Understanding the Cadeau Lome, Togo West Africa Tuesday, March 13, 2007
I try to understand the culture of the Cadeau. This is the French word for Gift, however there are many uses and many meaning, it is similar to the word Manana in Spanish, nothing is simple.
West African people will ask for a gift or cadeau more often than not, the better they know you, then up pops the question, how about a gift.
I have now traveled about 4-5 months cumulative in the West African cultures in my lifetime, and I am still totally confused about this word Cadeau or straight out a small gift in Ghana.
The idea of a gift seem innocuous, simple, plain and how could giving a gift or asking for a gift cause harm or a problem. I am trying to think this through, the problem arises because in any or almost all relationships of any type I have had, whether male or female, old or young, the word Gift comes up, and it means so many things.
1. A worker in the hotel wants to borrow my pen, I give it to the persons, then the person says, “Cadeau” a.k.a Gift.
2. I am ready to leave, and my friend as me for a small Cadeau in French so he can eat.
3. I start to leave for a walk around, and the girl workers in the hotel ask me to buy them some chocolate, never an offer to give me money.
4. I am hungry…
5. Where a man is on a date with a serious girl or not a serious girl he must give the girl a gift in the form of money.
I say to a good friend, if I give you 5000 CFA does this mean you will come visit me, she says, “No, I am not a prostitute.”
I say do you want a Cadeau, she says, “It is African Culture, you must give a gift.”
A gift almost always means money, a German man said to me last year, do not even think about anything but money, they do not want a gift, they want money.
Beggars, manipulators, flirting, serious loves, and hungry people, everyone wants a cadeau. I tried to explain that I was American in brain, and culture, anyway you do it, when you ask me for money I feel like you are begging and for the girls, I think worst.
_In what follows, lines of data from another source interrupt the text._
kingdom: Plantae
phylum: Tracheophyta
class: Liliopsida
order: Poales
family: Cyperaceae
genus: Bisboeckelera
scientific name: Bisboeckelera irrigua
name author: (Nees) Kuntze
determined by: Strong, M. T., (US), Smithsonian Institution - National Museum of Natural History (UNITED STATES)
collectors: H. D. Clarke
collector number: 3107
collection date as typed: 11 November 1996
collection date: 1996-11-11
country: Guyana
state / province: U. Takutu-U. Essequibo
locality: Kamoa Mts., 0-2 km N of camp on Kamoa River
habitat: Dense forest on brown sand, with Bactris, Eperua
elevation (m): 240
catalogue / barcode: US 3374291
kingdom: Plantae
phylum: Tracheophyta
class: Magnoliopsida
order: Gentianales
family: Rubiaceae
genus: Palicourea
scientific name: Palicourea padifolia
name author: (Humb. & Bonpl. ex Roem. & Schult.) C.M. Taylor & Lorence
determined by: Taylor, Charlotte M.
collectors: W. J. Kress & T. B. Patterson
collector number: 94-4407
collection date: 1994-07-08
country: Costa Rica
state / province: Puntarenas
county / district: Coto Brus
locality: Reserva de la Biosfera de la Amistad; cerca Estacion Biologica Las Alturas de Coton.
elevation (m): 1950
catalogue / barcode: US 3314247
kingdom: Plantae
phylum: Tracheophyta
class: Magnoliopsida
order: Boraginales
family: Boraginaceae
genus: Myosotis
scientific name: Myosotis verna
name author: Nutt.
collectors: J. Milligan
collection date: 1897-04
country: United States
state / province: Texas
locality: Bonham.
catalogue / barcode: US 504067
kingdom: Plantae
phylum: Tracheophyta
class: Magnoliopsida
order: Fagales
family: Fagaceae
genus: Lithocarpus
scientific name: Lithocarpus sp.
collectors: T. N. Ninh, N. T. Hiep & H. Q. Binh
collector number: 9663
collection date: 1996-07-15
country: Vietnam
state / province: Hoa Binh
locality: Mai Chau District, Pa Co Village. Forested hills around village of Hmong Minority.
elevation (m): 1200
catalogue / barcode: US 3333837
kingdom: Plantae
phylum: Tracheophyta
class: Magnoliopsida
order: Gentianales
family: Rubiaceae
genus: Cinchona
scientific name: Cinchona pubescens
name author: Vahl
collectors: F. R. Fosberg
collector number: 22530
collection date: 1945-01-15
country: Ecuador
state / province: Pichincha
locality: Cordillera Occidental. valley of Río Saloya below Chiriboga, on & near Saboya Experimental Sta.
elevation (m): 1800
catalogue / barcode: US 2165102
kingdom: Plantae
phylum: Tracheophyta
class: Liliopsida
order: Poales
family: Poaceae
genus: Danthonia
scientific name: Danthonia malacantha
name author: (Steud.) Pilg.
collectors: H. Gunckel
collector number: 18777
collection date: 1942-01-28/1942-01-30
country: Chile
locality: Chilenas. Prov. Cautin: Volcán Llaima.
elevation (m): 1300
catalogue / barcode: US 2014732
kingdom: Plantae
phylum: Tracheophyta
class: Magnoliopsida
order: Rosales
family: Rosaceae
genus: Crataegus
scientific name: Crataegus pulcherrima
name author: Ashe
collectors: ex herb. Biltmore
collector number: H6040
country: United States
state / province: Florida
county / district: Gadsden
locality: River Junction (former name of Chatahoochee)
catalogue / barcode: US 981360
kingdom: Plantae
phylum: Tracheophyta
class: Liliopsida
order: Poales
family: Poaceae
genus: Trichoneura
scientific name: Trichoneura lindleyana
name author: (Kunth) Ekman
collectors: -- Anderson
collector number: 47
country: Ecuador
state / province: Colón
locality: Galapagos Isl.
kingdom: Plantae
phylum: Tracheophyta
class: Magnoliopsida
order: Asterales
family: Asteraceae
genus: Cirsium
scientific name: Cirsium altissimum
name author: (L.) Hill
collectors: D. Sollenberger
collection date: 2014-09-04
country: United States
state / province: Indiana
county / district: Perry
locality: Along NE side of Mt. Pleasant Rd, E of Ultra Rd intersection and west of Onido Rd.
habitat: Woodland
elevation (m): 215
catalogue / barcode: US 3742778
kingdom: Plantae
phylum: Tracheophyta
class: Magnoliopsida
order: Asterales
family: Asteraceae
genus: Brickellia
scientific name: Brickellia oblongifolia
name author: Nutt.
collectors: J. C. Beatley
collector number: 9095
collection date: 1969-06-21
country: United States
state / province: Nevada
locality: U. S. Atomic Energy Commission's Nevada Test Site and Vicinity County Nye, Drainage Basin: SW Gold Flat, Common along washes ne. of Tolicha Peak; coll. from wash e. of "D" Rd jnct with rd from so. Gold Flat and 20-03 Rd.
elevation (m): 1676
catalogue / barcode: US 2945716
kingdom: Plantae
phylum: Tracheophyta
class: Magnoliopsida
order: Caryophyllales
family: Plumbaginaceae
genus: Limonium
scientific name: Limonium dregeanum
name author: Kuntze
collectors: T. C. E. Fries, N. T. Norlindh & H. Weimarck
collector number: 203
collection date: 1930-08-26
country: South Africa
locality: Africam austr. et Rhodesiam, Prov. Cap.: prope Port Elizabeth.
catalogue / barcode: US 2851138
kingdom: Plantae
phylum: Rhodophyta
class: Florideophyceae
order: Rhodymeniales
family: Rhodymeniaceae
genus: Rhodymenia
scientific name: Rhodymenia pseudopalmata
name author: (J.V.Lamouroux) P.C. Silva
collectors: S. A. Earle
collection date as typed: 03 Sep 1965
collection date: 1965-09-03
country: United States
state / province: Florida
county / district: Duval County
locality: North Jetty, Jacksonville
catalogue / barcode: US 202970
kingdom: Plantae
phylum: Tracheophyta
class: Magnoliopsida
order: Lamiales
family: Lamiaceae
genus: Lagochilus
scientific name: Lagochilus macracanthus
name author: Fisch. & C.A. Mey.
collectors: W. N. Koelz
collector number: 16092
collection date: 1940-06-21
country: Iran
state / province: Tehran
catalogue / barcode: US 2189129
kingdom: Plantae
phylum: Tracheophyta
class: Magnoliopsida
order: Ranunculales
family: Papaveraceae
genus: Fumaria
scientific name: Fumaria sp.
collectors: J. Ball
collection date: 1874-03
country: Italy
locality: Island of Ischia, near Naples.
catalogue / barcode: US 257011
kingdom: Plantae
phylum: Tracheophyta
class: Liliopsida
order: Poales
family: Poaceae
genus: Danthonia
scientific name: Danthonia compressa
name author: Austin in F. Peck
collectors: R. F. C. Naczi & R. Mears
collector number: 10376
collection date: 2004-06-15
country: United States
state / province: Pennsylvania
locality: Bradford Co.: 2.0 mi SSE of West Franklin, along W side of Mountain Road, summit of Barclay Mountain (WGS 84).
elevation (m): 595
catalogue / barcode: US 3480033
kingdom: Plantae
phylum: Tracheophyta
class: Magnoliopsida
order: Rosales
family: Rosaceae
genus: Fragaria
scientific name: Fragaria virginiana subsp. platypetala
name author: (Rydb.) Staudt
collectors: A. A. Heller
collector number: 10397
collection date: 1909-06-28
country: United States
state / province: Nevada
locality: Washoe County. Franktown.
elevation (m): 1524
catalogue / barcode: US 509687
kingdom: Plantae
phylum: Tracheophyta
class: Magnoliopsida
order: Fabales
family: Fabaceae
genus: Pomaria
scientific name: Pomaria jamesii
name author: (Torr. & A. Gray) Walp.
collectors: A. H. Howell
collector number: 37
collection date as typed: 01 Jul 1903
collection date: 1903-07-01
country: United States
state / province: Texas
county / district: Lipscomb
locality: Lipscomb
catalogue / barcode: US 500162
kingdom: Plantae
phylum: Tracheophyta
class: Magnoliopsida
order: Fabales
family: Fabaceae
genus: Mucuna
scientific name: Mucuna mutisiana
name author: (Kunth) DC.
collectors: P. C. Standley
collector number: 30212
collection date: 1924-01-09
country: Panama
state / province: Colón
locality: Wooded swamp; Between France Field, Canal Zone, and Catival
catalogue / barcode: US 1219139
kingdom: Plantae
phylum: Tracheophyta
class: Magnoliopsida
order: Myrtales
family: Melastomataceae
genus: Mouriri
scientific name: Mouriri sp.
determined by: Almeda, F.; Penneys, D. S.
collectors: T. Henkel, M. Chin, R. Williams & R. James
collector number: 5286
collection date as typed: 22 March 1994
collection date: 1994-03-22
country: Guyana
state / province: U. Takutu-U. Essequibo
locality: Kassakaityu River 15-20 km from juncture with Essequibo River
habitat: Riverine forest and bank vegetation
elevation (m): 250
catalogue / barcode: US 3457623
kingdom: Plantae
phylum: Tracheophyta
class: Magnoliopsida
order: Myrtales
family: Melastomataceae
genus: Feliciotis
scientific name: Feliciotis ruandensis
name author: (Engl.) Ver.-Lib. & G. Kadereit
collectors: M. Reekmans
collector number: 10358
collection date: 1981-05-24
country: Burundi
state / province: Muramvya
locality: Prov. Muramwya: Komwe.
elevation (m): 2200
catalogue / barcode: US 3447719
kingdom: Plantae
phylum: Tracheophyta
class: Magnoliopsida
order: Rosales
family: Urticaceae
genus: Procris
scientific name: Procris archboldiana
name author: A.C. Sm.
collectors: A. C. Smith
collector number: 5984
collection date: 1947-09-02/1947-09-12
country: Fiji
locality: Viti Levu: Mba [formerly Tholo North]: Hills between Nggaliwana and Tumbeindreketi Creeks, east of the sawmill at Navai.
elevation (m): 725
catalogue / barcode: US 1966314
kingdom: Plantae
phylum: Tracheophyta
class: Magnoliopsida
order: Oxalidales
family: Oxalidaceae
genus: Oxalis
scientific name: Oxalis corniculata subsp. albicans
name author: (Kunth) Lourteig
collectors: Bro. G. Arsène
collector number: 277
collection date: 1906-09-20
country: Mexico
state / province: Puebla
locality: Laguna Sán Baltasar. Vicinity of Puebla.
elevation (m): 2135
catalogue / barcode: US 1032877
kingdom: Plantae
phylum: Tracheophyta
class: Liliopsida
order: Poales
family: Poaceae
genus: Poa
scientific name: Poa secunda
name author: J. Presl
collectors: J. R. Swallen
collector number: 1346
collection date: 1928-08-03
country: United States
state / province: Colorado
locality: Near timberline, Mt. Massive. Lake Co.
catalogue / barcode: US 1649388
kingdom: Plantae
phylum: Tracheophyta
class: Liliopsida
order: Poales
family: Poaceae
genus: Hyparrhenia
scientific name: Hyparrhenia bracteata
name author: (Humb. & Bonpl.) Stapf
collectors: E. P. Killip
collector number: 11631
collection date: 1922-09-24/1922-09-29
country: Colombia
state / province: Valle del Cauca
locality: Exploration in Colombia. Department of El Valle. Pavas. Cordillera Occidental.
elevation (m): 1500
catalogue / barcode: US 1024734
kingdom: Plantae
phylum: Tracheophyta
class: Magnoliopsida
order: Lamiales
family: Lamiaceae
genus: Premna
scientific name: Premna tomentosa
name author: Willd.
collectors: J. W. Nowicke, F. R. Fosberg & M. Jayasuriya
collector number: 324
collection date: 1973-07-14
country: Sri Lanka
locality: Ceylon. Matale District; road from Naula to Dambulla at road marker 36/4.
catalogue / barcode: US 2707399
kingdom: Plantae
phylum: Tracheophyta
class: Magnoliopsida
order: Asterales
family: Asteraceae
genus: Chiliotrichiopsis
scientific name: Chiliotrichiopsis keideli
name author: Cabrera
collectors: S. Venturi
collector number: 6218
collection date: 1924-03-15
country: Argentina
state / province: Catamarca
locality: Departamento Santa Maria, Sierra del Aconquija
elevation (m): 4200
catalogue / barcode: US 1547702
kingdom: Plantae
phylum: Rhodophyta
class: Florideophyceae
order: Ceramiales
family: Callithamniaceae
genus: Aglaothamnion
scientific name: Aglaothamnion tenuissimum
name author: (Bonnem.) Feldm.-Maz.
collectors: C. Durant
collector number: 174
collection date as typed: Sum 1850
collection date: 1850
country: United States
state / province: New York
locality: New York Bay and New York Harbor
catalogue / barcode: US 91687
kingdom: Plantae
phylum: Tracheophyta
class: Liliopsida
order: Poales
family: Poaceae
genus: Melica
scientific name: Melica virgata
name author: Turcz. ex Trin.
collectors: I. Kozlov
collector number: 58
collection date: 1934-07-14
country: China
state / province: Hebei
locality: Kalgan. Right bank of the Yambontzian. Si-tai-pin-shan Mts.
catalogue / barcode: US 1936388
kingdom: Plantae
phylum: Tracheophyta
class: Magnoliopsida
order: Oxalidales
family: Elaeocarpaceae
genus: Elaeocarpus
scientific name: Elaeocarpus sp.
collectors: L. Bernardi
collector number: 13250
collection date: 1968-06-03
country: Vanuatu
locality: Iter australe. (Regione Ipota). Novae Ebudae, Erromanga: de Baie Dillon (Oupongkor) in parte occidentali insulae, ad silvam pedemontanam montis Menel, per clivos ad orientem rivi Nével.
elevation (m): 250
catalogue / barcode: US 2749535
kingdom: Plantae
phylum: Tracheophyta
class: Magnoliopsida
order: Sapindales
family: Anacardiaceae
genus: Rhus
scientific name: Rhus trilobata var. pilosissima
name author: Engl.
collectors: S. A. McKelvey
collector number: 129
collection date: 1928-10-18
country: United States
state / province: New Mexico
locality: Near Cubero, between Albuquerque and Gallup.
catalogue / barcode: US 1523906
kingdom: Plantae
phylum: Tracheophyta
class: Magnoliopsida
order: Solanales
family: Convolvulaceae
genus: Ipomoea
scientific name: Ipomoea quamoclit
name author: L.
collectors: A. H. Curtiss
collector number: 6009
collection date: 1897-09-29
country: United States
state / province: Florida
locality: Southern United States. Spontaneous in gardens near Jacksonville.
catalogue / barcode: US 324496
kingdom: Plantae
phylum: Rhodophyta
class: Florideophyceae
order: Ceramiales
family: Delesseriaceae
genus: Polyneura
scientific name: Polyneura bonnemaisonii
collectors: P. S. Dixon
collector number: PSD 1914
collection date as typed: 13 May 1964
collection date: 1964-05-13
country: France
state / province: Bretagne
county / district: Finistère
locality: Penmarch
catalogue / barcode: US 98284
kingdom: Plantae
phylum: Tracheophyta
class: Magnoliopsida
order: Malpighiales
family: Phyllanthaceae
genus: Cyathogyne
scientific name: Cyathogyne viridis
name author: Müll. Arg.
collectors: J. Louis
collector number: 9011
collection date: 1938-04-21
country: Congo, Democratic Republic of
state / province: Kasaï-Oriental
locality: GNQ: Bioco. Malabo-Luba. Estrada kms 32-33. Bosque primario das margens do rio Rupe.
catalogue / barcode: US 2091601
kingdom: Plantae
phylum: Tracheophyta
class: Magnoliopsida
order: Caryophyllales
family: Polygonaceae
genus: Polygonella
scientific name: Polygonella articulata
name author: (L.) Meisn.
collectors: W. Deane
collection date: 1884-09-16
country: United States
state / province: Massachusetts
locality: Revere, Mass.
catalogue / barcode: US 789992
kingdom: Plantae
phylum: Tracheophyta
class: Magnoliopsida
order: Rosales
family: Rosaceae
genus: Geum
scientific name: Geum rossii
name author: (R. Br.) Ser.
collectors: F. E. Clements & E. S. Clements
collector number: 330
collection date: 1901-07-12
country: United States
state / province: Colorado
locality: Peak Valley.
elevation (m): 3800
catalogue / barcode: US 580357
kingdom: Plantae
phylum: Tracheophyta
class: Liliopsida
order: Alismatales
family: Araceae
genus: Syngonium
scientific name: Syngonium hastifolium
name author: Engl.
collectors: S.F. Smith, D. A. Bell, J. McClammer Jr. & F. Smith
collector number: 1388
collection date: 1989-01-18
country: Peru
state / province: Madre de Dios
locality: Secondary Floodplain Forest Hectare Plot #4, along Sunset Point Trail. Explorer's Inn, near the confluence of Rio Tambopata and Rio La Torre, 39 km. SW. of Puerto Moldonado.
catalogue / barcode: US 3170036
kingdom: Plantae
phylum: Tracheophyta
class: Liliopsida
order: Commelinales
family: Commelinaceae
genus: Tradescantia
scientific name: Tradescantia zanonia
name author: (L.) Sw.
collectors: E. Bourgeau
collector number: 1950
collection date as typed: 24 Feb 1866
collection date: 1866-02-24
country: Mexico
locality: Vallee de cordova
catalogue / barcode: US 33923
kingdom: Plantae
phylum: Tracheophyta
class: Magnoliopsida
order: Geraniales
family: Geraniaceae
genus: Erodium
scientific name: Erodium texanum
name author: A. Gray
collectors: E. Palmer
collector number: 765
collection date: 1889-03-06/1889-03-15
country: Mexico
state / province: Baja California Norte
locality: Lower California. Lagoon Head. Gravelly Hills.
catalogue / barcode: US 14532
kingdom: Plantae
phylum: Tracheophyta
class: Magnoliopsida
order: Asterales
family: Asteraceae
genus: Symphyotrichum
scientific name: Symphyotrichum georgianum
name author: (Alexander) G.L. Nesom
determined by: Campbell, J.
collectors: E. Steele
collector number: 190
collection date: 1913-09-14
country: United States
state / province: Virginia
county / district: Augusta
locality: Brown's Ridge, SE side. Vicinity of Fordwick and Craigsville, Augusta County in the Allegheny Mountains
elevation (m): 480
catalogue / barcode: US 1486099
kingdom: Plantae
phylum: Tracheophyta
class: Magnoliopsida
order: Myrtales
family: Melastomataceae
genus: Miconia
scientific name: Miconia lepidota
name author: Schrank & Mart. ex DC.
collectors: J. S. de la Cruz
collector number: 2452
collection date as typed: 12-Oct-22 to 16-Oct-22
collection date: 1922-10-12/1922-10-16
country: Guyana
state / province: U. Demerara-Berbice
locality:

I have burned my bridges here in Lome with one man who I paid to help me find another friend. He is now daily went from a friend, and even a paid helper to an annoyance, and somehow he believe he is entitled to ask me for a gift…daily. I did not think much when he wanted to borrow my phone to make a call. I said, “It is in my room, I do not have it on me.”
He than says, “I need to make a call, let’s go to you room and get it.”
I gave him about 75 cents U.S. and said to myself, he is abusing my good will, and goodbye, not a friend.
There is a cultural difference about giving orders or request here, that is normal, there is the idea that you can command a person to come. A person will say, come here, no please, thank you, or less than an expectation, come here. I am not good at jumping, really annoys them when I just look at them. I do nothing, I just look at them, they then expect me to come, I look, and think, than walk away with no comment.
Strange to me to give a person an order and expect the should come.
I have burned my bridges, I have been too kind and generous in this area, now I will leave and leave them behind, and remember, do not be kind and give a cadeau, or they will never stop. I know better when it is a beggar outside my hotel, I never give, because the person will meet me everyday at the door, and want more.
The Cadeau, the line is fine, between a friend, a bum, a beggar and a girls that works on her back. I wish I thought they were hungry.
I will go to the next city, try to keep all my money in my pocket, not be too generous and helpful, and maybe I can separate the good from the bad.